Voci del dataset
-------
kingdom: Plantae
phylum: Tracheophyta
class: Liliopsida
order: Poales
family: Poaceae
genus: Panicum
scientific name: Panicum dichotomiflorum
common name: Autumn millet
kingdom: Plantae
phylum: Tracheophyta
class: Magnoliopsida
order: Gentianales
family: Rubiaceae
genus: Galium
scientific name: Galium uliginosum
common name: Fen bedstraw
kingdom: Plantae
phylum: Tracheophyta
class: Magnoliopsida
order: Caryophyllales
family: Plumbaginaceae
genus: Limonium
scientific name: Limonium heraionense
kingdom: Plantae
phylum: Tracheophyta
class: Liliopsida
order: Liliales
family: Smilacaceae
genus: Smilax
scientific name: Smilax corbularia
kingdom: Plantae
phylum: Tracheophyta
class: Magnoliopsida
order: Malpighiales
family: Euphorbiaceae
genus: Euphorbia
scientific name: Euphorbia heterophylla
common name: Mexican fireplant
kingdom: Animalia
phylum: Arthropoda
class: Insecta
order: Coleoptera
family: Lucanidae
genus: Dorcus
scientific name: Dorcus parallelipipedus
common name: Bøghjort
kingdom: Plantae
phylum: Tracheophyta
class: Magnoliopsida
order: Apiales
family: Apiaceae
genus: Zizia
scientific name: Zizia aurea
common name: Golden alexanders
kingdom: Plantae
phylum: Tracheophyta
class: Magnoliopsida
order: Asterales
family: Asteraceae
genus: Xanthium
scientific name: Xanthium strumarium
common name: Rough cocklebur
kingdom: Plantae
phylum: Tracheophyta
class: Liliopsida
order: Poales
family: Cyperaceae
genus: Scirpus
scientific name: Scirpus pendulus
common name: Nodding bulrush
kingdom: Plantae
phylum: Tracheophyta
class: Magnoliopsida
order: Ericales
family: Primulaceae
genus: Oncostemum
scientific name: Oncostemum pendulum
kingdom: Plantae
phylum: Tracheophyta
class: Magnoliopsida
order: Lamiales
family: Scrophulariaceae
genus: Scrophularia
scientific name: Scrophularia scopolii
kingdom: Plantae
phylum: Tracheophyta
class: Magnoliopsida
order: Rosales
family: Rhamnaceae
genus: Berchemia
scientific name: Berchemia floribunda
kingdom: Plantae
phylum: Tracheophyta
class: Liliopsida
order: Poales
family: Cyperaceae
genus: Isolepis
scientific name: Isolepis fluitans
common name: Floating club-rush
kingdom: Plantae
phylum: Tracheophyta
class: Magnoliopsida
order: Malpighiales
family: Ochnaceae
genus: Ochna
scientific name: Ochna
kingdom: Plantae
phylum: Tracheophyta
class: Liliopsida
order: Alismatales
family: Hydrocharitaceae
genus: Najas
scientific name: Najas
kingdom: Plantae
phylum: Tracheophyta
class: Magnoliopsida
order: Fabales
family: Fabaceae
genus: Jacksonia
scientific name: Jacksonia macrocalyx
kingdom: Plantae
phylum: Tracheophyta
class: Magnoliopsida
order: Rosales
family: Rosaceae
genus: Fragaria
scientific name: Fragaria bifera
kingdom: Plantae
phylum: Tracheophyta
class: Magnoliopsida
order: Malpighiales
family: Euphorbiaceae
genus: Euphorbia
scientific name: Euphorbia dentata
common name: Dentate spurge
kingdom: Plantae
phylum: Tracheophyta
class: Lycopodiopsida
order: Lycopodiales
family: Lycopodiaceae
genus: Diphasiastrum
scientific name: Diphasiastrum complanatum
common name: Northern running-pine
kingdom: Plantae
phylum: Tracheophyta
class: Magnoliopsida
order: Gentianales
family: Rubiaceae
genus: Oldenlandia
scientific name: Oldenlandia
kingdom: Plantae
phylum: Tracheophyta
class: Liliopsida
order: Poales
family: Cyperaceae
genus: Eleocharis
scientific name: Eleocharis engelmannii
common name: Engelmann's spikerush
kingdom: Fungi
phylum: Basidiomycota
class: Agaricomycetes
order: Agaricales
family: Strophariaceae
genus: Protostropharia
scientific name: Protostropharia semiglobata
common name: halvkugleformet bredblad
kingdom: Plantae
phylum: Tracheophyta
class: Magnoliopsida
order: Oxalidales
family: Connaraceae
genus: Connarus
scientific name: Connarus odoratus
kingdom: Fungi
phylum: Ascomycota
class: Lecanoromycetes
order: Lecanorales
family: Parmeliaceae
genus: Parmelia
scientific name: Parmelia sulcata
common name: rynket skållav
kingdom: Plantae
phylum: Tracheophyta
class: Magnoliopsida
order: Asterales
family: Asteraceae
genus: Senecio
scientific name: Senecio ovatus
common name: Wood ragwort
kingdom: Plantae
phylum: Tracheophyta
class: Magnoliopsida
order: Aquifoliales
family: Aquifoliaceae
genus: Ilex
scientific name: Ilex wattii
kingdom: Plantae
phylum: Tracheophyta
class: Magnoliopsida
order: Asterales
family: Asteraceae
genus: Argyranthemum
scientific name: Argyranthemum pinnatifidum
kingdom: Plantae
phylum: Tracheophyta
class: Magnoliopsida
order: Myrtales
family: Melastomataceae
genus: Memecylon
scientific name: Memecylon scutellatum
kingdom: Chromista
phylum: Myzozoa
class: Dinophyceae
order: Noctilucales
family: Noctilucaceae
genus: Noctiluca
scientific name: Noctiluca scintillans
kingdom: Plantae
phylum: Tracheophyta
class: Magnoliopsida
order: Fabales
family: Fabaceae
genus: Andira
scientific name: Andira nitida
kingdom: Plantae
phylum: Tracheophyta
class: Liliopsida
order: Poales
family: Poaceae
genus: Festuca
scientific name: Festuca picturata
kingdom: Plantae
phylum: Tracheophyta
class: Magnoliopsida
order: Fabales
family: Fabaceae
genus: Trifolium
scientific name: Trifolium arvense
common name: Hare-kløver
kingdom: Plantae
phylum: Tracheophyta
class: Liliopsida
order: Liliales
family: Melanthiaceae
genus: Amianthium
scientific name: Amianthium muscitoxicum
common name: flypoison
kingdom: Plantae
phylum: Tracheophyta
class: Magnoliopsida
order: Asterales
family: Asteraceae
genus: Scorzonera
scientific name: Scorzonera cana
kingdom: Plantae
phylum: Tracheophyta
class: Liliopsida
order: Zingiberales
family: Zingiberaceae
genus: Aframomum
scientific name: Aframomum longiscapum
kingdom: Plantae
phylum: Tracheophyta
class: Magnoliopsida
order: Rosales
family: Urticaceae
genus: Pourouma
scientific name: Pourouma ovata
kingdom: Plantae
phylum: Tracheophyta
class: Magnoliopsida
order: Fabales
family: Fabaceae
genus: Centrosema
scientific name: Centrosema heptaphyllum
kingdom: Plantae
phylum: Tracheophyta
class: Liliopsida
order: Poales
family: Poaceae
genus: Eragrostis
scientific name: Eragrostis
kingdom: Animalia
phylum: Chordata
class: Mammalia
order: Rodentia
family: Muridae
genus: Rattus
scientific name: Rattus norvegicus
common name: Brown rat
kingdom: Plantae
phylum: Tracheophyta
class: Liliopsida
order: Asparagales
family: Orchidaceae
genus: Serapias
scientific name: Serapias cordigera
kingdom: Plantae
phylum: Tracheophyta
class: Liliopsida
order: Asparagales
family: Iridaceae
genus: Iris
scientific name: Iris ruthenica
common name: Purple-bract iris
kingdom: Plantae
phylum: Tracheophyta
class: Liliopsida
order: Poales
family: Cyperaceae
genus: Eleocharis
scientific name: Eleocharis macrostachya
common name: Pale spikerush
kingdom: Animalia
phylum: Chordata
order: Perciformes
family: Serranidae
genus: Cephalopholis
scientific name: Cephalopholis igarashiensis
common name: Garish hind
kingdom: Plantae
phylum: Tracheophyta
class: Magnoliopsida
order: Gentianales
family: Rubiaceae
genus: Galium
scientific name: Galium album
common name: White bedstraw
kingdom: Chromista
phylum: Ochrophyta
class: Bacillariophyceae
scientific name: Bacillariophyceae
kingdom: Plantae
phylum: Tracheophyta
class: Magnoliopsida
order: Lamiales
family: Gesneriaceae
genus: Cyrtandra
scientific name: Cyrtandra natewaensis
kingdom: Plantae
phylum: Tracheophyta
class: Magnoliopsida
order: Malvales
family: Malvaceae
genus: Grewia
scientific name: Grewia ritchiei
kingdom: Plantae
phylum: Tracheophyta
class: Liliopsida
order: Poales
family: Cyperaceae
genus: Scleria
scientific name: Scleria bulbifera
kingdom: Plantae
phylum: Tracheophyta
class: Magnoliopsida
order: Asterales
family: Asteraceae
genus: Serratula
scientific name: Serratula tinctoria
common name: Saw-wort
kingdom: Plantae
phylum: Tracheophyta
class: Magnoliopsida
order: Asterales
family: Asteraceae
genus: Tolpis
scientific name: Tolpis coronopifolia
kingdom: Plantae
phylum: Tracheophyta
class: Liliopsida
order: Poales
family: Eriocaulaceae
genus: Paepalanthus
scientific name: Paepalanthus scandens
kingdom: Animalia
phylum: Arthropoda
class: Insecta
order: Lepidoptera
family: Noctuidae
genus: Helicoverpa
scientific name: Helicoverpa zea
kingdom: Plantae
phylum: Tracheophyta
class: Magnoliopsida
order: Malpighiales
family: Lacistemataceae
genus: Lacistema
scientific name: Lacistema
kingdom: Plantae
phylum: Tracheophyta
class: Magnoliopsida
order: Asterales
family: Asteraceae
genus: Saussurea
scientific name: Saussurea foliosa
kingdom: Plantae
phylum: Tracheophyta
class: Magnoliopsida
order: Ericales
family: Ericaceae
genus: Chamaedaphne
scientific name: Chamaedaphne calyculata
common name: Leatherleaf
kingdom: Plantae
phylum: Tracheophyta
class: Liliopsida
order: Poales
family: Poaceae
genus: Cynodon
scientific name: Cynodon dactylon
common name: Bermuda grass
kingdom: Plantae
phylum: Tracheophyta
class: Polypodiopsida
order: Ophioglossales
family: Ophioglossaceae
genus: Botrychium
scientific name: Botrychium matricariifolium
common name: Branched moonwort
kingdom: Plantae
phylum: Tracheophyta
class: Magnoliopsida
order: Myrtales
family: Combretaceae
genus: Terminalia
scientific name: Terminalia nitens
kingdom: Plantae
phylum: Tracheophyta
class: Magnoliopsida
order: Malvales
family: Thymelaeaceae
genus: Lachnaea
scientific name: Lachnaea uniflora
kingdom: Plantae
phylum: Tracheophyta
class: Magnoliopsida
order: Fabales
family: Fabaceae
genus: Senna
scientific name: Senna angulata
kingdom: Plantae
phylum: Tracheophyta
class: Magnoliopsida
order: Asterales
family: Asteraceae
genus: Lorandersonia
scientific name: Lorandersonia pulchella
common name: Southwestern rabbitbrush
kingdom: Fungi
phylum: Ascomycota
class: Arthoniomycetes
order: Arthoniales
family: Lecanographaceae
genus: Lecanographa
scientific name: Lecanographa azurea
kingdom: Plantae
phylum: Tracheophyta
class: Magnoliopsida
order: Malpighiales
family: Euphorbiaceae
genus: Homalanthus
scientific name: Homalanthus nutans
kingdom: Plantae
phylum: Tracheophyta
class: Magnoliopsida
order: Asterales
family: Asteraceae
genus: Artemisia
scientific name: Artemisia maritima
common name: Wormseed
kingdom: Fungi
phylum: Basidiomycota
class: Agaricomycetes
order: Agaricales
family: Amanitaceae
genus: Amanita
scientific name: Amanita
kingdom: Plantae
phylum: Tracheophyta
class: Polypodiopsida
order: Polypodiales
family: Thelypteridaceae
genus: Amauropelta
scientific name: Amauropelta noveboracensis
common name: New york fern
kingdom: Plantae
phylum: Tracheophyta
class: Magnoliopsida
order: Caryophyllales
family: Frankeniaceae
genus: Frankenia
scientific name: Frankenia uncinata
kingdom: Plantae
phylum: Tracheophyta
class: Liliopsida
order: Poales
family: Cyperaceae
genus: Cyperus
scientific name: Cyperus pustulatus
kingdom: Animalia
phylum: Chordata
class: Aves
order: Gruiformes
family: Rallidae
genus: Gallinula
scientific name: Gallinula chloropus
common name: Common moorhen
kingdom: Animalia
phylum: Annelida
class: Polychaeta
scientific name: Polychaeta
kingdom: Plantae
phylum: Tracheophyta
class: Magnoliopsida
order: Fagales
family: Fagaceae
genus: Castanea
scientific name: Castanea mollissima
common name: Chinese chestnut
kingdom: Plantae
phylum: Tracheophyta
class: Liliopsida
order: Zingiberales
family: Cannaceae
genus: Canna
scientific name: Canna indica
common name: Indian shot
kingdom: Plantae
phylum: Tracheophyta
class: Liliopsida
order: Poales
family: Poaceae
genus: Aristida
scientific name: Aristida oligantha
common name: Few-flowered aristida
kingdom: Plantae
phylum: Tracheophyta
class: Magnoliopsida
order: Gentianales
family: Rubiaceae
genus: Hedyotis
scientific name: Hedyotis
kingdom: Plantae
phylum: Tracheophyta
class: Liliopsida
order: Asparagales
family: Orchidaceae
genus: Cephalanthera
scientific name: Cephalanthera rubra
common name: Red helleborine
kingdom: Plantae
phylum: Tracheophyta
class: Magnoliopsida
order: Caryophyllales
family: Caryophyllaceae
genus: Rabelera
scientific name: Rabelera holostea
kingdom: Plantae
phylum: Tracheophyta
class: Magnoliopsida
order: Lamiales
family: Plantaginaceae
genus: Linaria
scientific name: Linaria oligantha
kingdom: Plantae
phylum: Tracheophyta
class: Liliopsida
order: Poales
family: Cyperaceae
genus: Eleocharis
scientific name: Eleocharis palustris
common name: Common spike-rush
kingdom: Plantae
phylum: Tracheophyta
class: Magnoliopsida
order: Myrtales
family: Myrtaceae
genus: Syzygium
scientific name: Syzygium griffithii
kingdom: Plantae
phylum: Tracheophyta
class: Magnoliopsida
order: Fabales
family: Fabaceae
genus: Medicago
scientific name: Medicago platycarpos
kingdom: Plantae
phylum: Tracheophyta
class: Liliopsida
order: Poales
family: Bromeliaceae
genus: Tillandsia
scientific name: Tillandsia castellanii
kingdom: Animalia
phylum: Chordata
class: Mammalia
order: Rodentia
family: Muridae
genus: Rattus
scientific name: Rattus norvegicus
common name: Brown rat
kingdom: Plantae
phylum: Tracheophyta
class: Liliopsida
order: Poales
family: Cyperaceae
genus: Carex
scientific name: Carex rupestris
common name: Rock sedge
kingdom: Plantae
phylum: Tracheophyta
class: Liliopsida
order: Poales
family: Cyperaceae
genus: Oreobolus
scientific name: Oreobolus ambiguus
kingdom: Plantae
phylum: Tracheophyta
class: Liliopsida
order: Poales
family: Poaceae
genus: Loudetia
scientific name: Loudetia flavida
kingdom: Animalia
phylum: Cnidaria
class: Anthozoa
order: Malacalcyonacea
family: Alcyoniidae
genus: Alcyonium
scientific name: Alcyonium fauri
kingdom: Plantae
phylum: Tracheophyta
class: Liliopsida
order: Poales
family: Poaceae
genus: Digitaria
-------
• **Consegna**: Ricopia le voci qui sopra tali e quali, partendo dalla prima riga e fermandoti dopo la riga che contiene "scientific name: Isolepis fluitans", compresa.

• **Soluzione**:
kingdom: Plantae
phylum: Tracheophyta
class: Liliopsida
order: Poales
family: Poaceae
genus: Panicum
scientific name: Panicum dichotomiflorum
common name: Autumn millet
kingdom: Plantae
phylum: Tracheophyta
class: Magnoliopsida
order: Gentianales
family: Rubiaceae
genus: Galium
scientific name: Galium uliginosum
common name: Fen bedstraw
kingdom: Plantae
phylum: Tracheophyta
class: Magnoliopsida
order: Caryophyllales
family: Plumbaginaceae
genus: Limonium
scientific name: Limonium heraionense
kingdom: Plantae
phylum: Tracheophyta
class: Liliopsida
order: Liliales
family: Smilacaceae
genus: Smilax
scientific name: Smilax corbularia
kingdom: Plantae
phylum: Tracheophyta
class: Magnoliopsida
order: Malpighiales
family: Euphorbiaceae
genus: Euphorbia
scientific name: Euphorbia heterophylla
common name: Mexican fireplant
kingdom: Animalia
phylum: Arthropoda
class: Insecta
order: Coleoptera
family: Lucanidae
genus: Dorcus
scientific name: Dorcus parallelipipedus
common name: Bøghjort
kingdom: Plantae
phylum: Tracheophyta
class: Magnoliopsida
order: Apiales
family: Apiaceae
genus: Zizia
scientific name: Zizia aurea
common name: Golden alexanders
kingdom: Plantae
phylum: Tracheophyta
class: Magnoliopsida
order: Asterales
family: Asteraceae
genus: Xanthium
scientific name: Xanthium strumarium
common name: Rough cocklebur
kingdom: Plantae
phylum: Tracheophyta
class: Liliopsida
order: Poales
family: Cyperaceae
genus: Scirpus
scientific name: Scirpus pendulus
common name: Nodding bulrush
kingdom: Plantae
phylum: Tracheophyta
class: Magnoliopsida
order: Ericales
family: Primulaceae
genus: Oncostemum
scientific name: Oncostemum pendulum
kingdom: Plantae
phylum: Tracheophyta
class: Magnoliopsida
order: Lamiales
family: Scrophulariaceae
genus: Scrophularia
scientific name: Scrophularia scopolii
kingdom: Plantae
phylum: Tracheophyta
class: Magnoliopsida
order: Rosales
family: Rhamnaceae
genus: Berchemia
scientific name: Berchemia floribunda
kingdom: Plantae
phylum: Tracheophyta
class: Liliopsida
order: Poales
family: Cyperaceae
genus: Isolepis
scientific name: Isolepis fluitans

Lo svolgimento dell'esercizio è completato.